I believe we can still recall the governments intervention, and wrong as it may be. Bill Gates actions through his many employees, most probably more interested in job security then in quality products, did create a monopoly.
There is actually nothing wrong with a monopoly as long as the leaders are running it for the right purpose. I believe many realize that Bill Gates lost site of the purpose of a computer.
I have noticed that the person looking for power, often becomes a slave to his own mechanisms of control.
I was watching a show one day as Bill Gates was showing off a new technology and it did not work.
It would have been hysterically funny if this was the only time his products had failed. However since his products are riddled with a history of, promising something and then not performing, it lacked some of the humor it should have had attached to it.
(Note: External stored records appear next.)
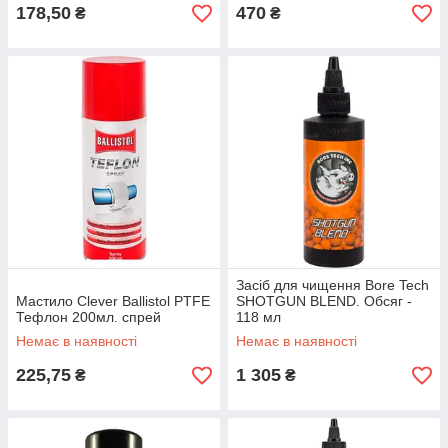
178,50
470
₴
₴
Засіб для чищення Bore Tech
Мастило Clever Ballistol PTFE
SHOTGUN BLEND. Обсяг -
Тефлон 200мл. спрей
118 мл
Немає в наявності
Немає в наявності
225,75
1 305
₴
₴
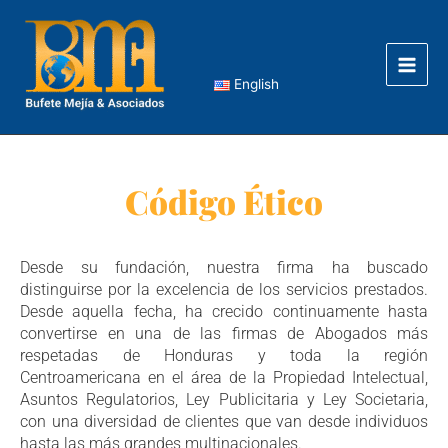
Ir
Main
al
Men
contenido
English
Código Ético
Desde su fundación, nuestra firma ha buscado
distinguirse por la excelencia de los servicios prestados.
Desde aquella fecha, ha crecido continuamente hasta
convertirse en una de las firmas de Abogados más
respetadas de Honduras y toda la región
Centroamericana en el área de la Propiedad Intelectual,
Asuntos Regulatorios, Ley Publicitaria y Ley Societaria,
con una diversidad de clientes que van desde individuos
hasta las más grandes multinacionales.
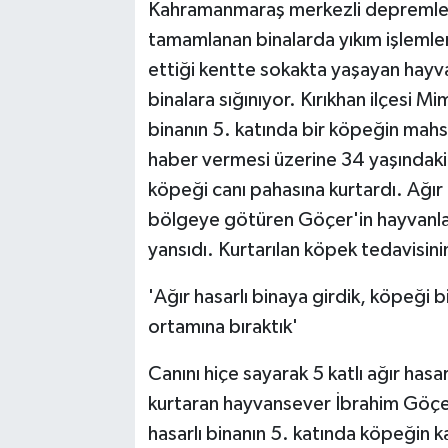
Kahramanmaraş merkezli depremler
tamamlanan binalarda yıkım işlemle
ettiği kentte sokakta yaşayan hayva
binalara sığınıyor. Kırıkhan ilçesi Mi
binanın 5. katında bir köpeğin mahsu
haber vermesi üzerine 34 yaşındaki
köpeği canı pahasına kurtardı. Ağır 
bölgeye götüren Göçer'in hayvanlar
yansıdı. Kurtarılan köpek tedavisini
'Ağır hasarlı binaya girdik, köpeği b
ortamına bıraktık'
Canını hiçe sayarak 5 katlı ağır has
kurtaran hayvansever İbrahim Göçer,
hasarlı binanın 5. katında köpeğin kal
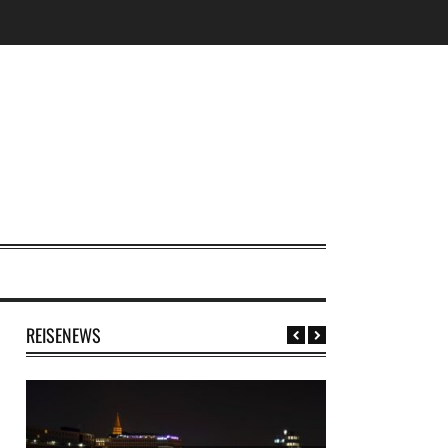
REISENEWS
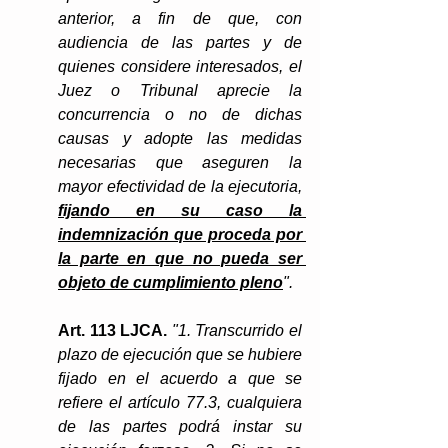
anterior, a fin de que, con 
audiencia de las partes y de 
quienes considere interesados, el 
Juez o Tribunal aprecie la 
concurrencia o no de dichas 
causas y adopte las medidas 
necesarias que aseguren la 
mayor efectividad de la ejecutoria, 
fijando en su caso la 
indemnización que proceda por 
la parte en que no pueda ser 
objeto de cumplimiento pleno
".
Art. 113 LJCA. 
"1. Transcurrido el 
plazo de ejecución que se hubiere 
fijado en el acuerdo a que se 
refiere el artículo 77.3, cualquiera 
de las partes podrá instar su 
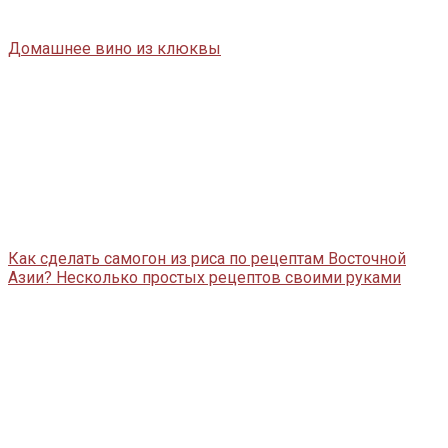
Домашнее вино из клюквы
Как сделать самогон из риса по рецептам Восточной
Азии? Несколько простых рецептов своими руками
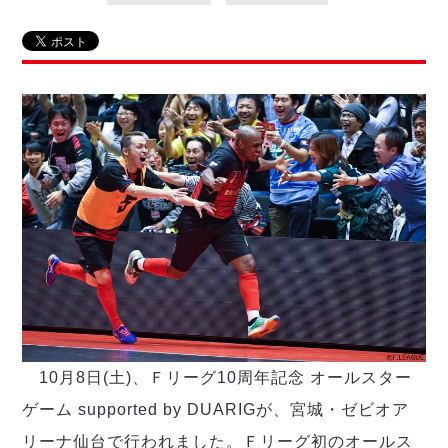
リーグ概要
ABOUT US
個人ランキング｜第2PK
ペスカドーラ町田
湘南ベルマーレ
メットライフ生命Ｆ２リーグ
リーグ概要
過去の記録
ARCHIVE
ボアルース長野
名古屋オーシャンズ
試合日程
日本フットサルリーグについて
過去の試合記録
シュライカー大阪
プロジェクト
PROJECT
順位表
大会概要
ボルクバレット北九州
戦績表
リーグ要項
01
ディビジョン1 試合記録
DIVISION
バサジィ大分
警告・退場・出場停止選手
クラブライセンス関連
ABeam AWARD
ディビジョン2 試合記録
個人ランキング｜ゴール
アリーナ観戦マナー&ルール
メットライフ生命Ｆ２リーグ
Ｆリーグカップ 試合記録
個人ランキング｜シュート
個人ランキング｜シュート成功率
リーグ統計データ
ヴォスクオーレ仙台
個人ランキング｜第2PK
マルバ水戸FC
記念ゴール
リガーレヴィア葛飾
メットライフ生命Ｆリーグカップ 2026
ハットトリック
Y．S．C．C．横浜
10月8日(土)、Ｆリーグ10周年記念 オールスター
02
DIVISION
担当審判員
ヴィンセドール白山
試合日程・結果
ゲーム supported by DUARIGが、宮城・ゼビオア
アグレミーナ浜松
大会概要
選手の通算記録（Ｆ１）
リーナ仙台で行われました。Ｆリーグ初のオールス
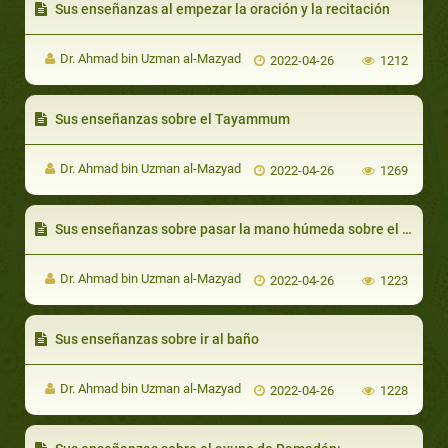
Sus enseñanzas al empezar la oración y la recitación
Dr. Ahmad bin Uzman al-Mazyad
2022-04-26
1212
Sus enseñanzas sobre el Tayammum
Dr. Ahmad bin Uzman al-Mazyad
2022-04-26
1269
Sus enseñanzas sobre pasar la mano húmeda sobre el calza-do
Dr. Ahmad bin Uzman al-Mazyad
2022-04-26
1223
Sus enseñanzas sobre ir al baño
Dr. Ahmad bin Uzman al-Mazyad
2022-04-26
1228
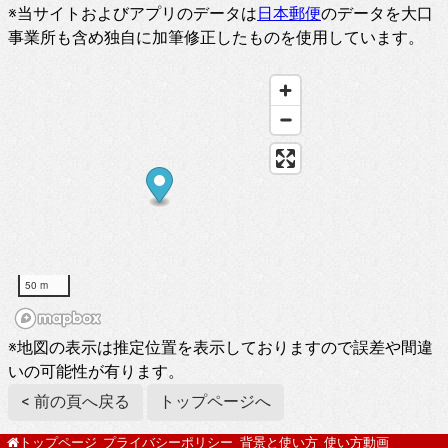
※当サイトおよびアプリのデータは
日本郵便
のデータを大口
事業所も含め独自に加筆修正したものを使用しています。
50 m
※地図の表示は推定位置を表示しておりますので誤差や間違
いの可能性が有ります。
< 前の頁へ戻る
トップページへ
プライバシーポリシー
背景と使い方
使い方動画
トップページ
There are many individuals that truly put computers to good use. It is these individuals that know, there is something terribly wrong with each new offering from Micro-soft.
Because either the last offering was so poorly designed that it has to be removed from use. Or it is just a fun game to have people scramble to get the performance and options they just had, out of a new operating system.
Most individuals truly using computers, have little interest in fancy interfaces. That is a selling gimmick that often hinders the actual users of computers.
Today we are taught money is intelligence. And I admit I often feel a little foolish when I run short of money. However it is not really an indicator of knowledge, purpose or true success. So I would put it to Mr. Gates, "Did you succeed in your purpose"?